[Set problem 1] Duplicate the passage of the worked solution on the cube root of unity from "Hint: We can" up to and including "a complex cube root of unity.".
[Set problem 2] In the worked solution on the cube root of unity, which two properties of the complex cube root of unity are used to remove ω?
[Set problem 3] Resume the worked solution on the cube root of unity after its last sentence.

>> Begin Selection

Question

# If $x=p+q,\text{ }y=p\omega +q{{\omega }^{2}}$ and $z=p{{\omega }^{2}}+q\omega$ where $\omega$ is a complex cube root of unity, then $xyz$ =A. ${{p}^{3}}+{{q}^{3}}$B. ${{p}^{2}}-pq+{{q}^{2}}$C. $1+{{p}^{3}}+{{q}^{3}}$D. ${{p}^{3}}-{{q}^{3}}$

Hint: We can solve the given set of equations just by simply substituting the values of $x,\text{ }y$and $z$in $xyz$. Since the solution of $xyz$ is independent of $\omega$, thus we have to keep that point in mind to use the property of the complex cube root of unity.

Here, we have $x=p+q,\text{ }y=p\omega +q{{\omega }^{2}}$ and $z=p{{\omega }^{2}}+q\omega$, where $\omega$ is a complex cube root of unity.
And we have to find the value of $xyz$, thus by substituting the values of $x,\text{ }y$and $z$in it, we get
\begin{align} & =xyz \\ & =\left( p+q \right)\left( p\omega +q{{\omega }^{2}} \right)\left( p{{\omega }^{2}}+q\omega \right) \\ \end{align}
Multiplying each value inside brackets, we get
\begin{align} & =\left( p+q \right)\left( p\omega +q{{\omega }^{2}} \right)\left( p{{\omega }^{2}}+q\omega \right) \\ & =\left( p+q \right)\left( p\omega \left( p{{\omega }^{2}}+q\omega \right)+q{{\omega }^{2}}\left( p{{\omega }^{2}}+q\omega \right) \right) \\ & =\left( p+q \right)\left( {{p}^{2}}{{\omega }^{3}}+pq{{\omega }^{2}}+qp{{\omega }^{4}}+{{q}^{2}}{{\omega }^{3}} \right) \\ \end{align}
Now, rearranging the similar terms together in the above equation, we get
\begin{align} & =\left( p+q \right)\left( {{p}^{2}}{{\omega }^{3}}+pq{{\omega }^{2}}+qp{{\omega }^{4}}+{{q}^{2}}{{\omega }^{3}} \right) \\ & =\left( p+q \right)\left( pq{{\omega }^{2}}+qp{{\omega }^{4}}+{{p}^{2}}{{\omega }^{3}}+{{q}^{2}}{{\omega }^{3}} \right) \\ \end{align}
Taking out the common terms from each of the brackets, we get
\begin{align} & =\left( p+q \right)\left( pq{{\omega }^{2}}+qp{{\omega }^{4}}+{{p}^{2}}{{\omega }^{3}}+{{q}^{2}}{{\omega }^{3}} \right) \\ & =\left( p+q \right)\left( pq\left( {{\omega }^{2}}+{{\omega }^{4}} \right)+{{\omega }^{3}}\left( {{p}^{2}}+{{q}^{2}} \right) \right)...\text{ }\left( 1 \right) \\ \end{align}
Now, we need to remove $\omega$ and for that, we have to use the properties of the complex cube root of unity, i.e.,
$1+\omega +{{\omega }^{2}}=0$ and ${{\omega }^{3}}=1$
Also, ${{\omega }^{4}}={{\omega }^{3}}\cdot \omega =1\cdot \omega =\omega$
Thus, substituting these values in equation (1), we get
\begin{align} & =\left( p+q \right)\left( pq\left( {{\omega }^{2}}+{{\omega }^{4}} \right)+{{\omega }^{3}}\left( {{p}^{2}}+{{q}^{2}} \right) \right) \\ & =\left( p+q \right)\left( pq\left( {{\omega }^{2}}+\omega \right)+\left( 1 \right)\left( {{p}^{2}}+{{q}^{2}} \right) \right) \\ \end{align}
And,
\begin{align} & \Rightarrow 1+\omega +{{\omega }^{2}}=0 \\ & \Rightarrow \omega +{{\omega }^{2}}=-1 \\ \end{align}
Thus, substituting this as well, we get
\begin{align} & =\left( p+q \right)\left( pq\left( -1 \right)+\left( 1 \right)\left( {{p}^{2}}+{{q}^{2}} \right) \right) \\ & =\left( p+q \right)\left( -pq+{{p}^{2}}+{{q}^{2}} \right) \\ & =\left( p+q \right)\left( {{p}^{2}}+{{q}^{2}}-pq \right) \\ \end{align}
By multiplying these terms, we finally get
\begin{align} & =\left( p+q \right)\left( {{p}^{2}}+{{q}^{2}}-pq \right) \\ & =p\left( {{p}^{2}}+{{q}^{2}}-pq \right)+q\left( {{p}^{2}}+{{q}^{2}}-pq \right) \\ & ={{p}^{3}}+p{{q}^{2}}-{{p}^{2}}q+q{{p}^{2}}+{{q}^{3}}-p{{q}^{2}} \\ & ={{p}^{3}}+{{q}^{3}} \\ \end{align}
Hence, $xyz={{p}^{3}}+{{q}^{3}}$.

>> End Selection
>> Begin Data

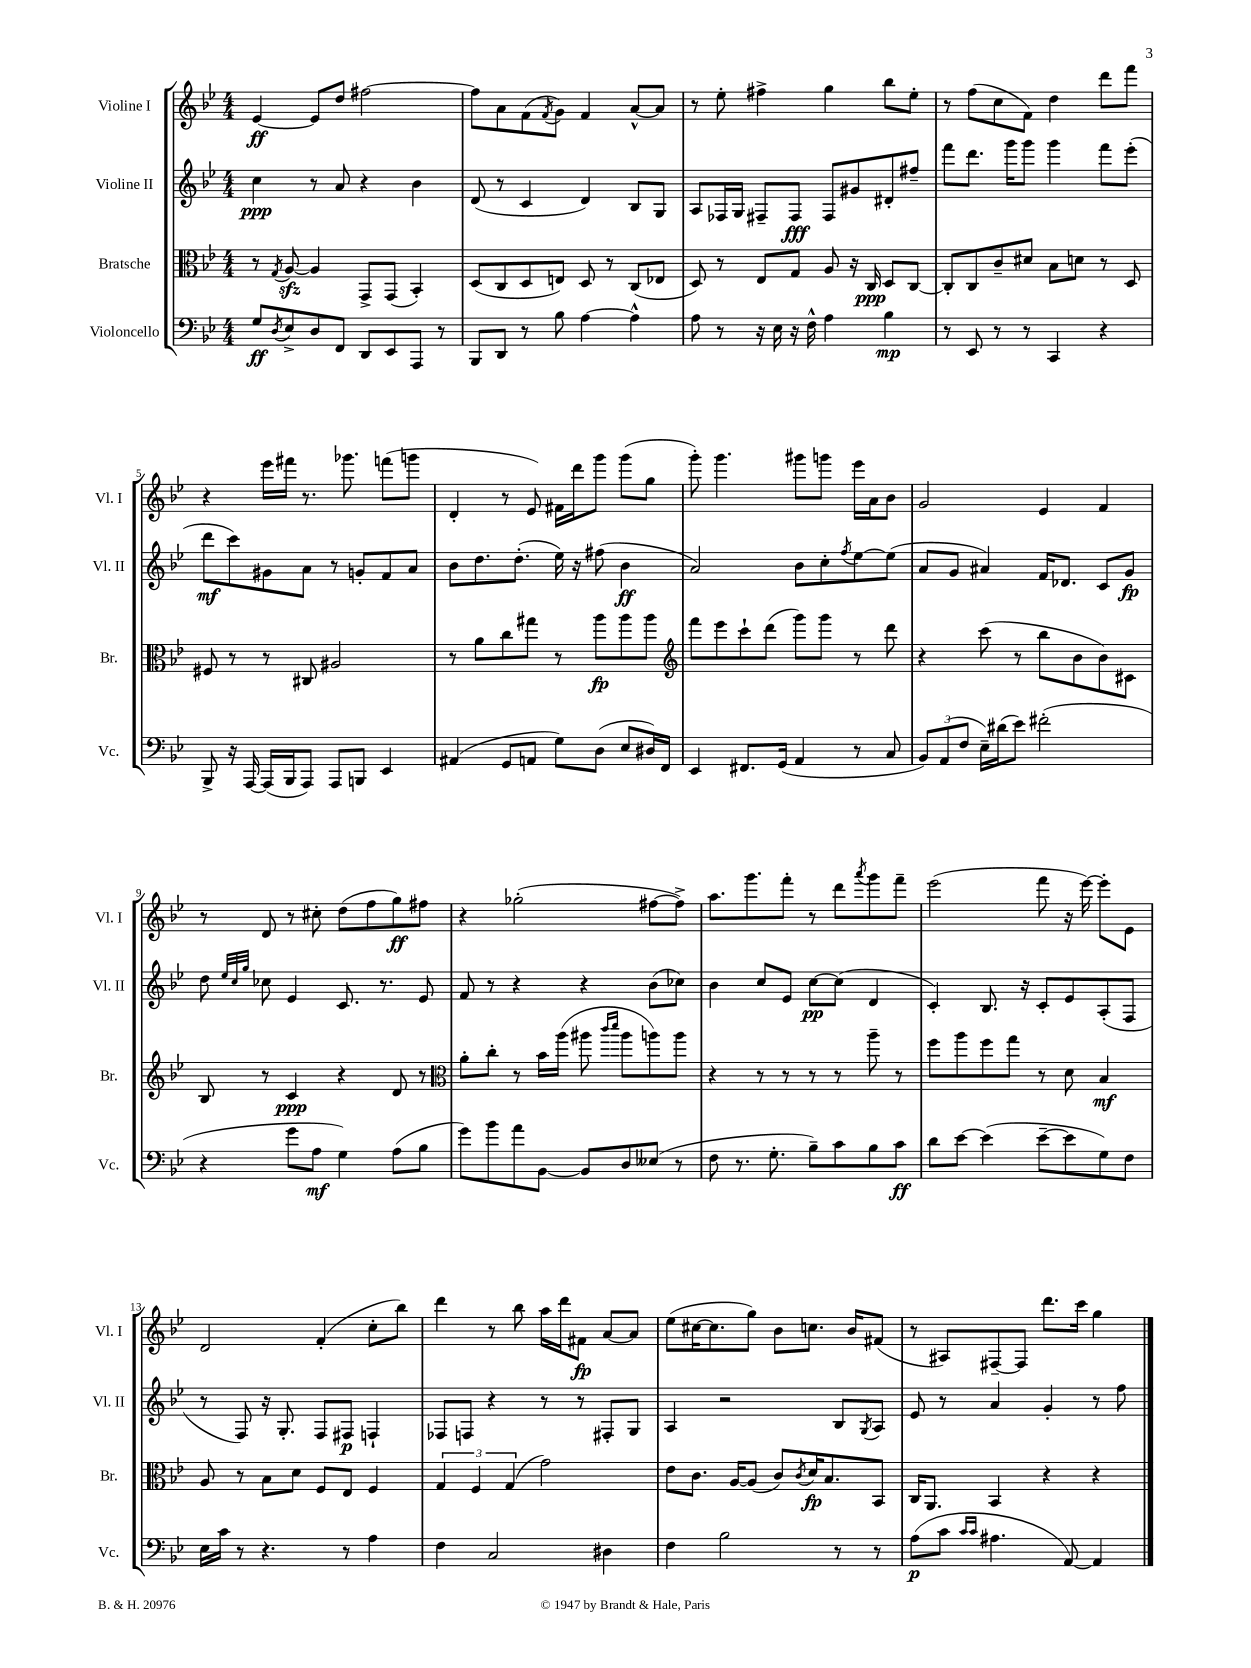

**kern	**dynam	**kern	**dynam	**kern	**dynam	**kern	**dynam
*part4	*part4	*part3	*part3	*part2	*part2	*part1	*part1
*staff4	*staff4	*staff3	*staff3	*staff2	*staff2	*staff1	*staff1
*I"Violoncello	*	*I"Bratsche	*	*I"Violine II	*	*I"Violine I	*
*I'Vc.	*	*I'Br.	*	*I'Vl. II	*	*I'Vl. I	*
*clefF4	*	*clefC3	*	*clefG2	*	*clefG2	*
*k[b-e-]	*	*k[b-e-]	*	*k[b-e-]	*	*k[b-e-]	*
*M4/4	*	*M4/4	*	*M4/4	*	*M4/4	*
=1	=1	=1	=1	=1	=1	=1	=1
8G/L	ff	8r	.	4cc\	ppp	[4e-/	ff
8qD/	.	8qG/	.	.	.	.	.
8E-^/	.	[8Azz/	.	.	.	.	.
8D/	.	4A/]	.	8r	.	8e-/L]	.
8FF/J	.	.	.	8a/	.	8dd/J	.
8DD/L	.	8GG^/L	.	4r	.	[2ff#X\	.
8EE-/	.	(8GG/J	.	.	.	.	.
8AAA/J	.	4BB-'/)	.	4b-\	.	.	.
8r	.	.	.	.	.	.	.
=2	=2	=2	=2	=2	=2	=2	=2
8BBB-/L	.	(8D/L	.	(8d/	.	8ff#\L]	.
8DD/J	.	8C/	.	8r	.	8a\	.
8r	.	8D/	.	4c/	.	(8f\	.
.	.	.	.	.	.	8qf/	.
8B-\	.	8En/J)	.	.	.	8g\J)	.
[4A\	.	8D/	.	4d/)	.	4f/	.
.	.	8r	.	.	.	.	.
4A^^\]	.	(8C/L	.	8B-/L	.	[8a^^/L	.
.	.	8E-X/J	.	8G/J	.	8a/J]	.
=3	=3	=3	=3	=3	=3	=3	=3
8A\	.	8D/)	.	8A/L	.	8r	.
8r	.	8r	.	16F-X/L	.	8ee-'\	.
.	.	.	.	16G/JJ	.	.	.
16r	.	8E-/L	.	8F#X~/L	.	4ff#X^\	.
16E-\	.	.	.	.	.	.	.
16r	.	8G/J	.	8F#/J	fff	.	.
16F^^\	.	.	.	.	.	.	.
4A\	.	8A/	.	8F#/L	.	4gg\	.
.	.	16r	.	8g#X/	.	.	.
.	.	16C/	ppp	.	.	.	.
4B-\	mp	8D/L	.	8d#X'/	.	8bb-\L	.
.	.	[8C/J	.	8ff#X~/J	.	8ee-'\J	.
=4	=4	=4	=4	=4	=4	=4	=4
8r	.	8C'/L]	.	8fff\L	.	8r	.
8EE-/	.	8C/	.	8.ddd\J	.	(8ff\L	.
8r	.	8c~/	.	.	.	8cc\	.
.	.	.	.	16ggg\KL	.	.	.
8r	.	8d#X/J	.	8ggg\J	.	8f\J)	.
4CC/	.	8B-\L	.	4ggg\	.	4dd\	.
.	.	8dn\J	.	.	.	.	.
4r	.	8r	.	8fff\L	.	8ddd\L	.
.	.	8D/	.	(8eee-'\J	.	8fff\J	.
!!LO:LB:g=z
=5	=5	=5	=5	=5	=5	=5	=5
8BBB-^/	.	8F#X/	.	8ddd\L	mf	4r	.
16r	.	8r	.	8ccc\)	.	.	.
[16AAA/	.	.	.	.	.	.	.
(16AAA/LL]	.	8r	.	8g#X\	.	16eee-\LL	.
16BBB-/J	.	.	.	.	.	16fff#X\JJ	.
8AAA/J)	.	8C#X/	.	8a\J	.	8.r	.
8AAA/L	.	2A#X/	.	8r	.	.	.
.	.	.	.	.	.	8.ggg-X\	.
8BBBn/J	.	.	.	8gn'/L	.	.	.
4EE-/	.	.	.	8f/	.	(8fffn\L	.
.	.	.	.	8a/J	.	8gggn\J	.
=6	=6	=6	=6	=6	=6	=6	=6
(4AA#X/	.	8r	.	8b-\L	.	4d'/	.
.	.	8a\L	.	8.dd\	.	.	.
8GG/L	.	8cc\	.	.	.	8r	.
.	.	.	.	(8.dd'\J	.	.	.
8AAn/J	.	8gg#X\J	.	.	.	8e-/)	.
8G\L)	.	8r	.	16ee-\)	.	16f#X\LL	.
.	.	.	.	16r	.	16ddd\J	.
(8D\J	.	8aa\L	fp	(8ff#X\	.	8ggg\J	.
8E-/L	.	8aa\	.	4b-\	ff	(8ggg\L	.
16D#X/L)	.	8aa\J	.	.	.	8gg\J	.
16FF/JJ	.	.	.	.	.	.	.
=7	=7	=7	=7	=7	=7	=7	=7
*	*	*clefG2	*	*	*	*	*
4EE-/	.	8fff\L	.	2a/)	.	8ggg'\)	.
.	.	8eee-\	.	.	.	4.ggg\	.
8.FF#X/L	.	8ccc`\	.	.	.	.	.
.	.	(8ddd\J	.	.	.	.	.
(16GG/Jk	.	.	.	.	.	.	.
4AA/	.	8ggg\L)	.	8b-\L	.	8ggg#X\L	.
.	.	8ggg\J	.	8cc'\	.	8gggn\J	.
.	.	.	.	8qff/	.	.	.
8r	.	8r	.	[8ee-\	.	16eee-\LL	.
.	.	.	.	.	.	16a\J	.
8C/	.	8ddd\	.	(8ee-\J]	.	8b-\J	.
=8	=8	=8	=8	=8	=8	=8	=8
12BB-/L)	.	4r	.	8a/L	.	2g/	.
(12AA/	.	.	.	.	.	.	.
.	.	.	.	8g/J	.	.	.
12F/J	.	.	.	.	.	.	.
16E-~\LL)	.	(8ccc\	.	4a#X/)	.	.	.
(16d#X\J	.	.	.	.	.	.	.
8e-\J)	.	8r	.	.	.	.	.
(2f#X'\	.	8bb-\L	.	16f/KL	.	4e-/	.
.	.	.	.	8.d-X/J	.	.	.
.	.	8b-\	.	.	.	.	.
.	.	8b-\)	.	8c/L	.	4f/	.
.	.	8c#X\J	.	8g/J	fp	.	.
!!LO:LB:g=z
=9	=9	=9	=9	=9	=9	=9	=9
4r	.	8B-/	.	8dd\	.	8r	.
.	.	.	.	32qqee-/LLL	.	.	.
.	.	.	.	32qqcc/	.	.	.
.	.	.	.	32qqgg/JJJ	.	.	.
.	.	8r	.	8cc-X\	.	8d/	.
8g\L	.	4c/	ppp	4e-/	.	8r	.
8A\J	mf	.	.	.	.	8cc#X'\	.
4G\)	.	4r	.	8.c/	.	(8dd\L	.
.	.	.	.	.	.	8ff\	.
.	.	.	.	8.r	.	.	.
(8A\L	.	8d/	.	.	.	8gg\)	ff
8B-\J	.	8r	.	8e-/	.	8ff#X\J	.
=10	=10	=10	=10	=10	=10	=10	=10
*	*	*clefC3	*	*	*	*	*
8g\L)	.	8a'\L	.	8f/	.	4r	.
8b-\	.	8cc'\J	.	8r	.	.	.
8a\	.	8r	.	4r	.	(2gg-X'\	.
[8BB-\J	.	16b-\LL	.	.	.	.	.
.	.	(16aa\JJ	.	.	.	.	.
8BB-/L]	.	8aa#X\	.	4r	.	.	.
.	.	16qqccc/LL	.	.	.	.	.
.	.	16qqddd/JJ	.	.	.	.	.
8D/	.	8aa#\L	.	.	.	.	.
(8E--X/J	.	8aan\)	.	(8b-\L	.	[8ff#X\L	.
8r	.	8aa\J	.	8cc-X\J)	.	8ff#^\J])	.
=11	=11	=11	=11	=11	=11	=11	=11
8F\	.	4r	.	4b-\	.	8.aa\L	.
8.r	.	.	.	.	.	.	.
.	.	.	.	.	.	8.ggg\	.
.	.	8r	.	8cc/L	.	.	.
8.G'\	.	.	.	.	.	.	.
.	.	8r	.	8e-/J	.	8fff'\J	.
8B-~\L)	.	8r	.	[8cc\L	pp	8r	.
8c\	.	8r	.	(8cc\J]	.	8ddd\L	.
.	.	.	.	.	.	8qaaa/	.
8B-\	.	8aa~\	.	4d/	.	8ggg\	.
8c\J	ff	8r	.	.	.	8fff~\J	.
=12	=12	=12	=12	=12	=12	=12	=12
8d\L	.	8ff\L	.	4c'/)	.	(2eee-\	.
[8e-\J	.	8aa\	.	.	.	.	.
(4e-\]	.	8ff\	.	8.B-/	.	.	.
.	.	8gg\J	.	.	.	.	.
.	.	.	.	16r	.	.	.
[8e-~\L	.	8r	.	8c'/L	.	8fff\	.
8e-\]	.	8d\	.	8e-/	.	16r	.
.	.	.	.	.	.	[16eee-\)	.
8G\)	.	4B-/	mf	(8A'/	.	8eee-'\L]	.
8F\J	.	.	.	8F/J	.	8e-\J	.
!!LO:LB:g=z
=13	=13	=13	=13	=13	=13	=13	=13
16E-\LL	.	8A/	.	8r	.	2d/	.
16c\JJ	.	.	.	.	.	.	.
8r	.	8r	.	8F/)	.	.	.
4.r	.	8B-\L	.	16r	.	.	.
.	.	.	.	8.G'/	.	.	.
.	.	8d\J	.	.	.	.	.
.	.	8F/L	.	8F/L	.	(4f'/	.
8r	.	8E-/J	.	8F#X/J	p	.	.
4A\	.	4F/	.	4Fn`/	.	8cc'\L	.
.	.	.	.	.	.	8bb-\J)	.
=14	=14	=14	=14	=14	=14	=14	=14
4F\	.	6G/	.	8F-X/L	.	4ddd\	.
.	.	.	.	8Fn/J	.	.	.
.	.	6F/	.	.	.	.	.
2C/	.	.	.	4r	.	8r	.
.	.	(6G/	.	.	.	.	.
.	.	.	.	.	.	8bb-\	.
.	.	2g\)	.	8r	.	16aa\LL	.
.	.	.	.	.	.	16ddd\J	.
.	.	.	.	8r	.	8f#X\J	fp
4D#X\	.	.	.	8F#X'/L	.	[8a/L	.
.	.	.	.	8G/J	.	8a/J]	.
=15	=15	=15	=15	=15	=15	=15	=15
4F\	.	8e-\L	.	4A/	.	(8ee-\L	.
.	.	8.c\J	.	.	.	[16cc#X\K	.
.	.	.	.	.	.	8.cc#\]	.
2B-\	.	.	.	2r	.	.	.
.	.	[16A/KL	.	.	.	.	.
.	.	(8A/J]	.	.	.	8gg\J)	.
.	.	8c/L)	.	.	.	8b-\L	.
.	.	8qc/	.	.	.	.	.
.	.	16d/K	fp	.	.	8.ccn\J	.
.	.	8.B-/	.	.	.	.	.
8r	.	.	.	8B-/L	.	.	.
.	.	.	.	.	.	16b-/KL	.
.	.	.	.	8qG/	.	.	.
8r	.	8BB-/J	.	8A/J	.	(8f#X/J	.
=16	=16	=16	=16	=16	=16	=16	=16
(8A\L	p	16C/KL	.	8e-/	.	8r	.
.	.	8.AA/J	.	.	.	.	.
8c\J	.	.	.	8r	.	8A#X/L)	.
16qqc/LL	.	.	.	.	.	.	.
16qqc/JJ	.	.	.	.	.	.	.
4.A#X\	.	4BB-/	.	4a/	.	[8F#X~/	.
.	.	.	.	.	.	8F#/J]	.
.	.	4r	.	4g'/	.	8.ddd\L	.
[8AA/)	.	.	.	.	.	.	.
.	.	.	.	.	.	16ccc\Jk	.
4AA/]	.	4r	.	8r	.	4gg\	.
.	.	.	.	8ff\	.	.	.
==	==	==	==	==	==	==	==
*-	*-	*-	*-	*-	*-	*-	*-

>> End Data

[Final answer 1]
Hint: We can solve the given set of equations just by simply substituting the values of $x,\text{ }y$and $z$in $xyz$. Since the solution of $xyz$ is independent of $\omega$, thus we have to keep that point in mind to use the property of the complex cube root of unity.

Here, we have $x=p+q,\text{ }y=p\omega +q{{\omega }^{2}}$ and $z=p{{\omega }^{2}}+q\omega$, where $\omega$ is a complex cube root of unity.

[Final answer 2] 1 + ω + ω² = 0 and ω³ = 1.

[Final answer 3]
Note: One thing to avoid here is direct multiplication of all the terms together after substituting the values of $x,\text{ }y\text{ and }z$, as that might lead to an error. Because of complex multiplications, it is advised to first multiply the terms consisting of $\omega$ only to eliminate confusion, by using properties of the complex cube root of unity.